Exercise
Below are the records; restate all of them exactly.

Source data

# # # # #

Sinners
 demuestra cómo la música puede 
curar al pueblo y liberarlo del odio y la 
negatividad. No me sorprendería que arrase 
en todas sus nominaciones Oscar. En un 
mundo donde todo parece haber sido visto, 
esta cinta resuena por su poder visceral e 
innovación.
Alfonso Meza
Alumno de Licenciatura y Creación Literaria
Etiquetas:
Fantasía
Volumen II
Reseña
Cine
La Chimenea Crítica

# # # # #

Task answer
Sinners
 demuestra cómo la música puede 
curar al pueblo y liberarlo del odio y la 
negatividad. No me sorprendería que arrase 
en todas sus nominaciones Oscar. En un 
mundo donde todo parece haber sido visto, 
esta cinta resuena por su poder visceral e 
innovación.
Alfonso Meza
Alumno de Licenciatura y Creación Literaria
Etiquetas:
Fantasía
Volumen II
Reseña
Cine
La Chimenea Crítica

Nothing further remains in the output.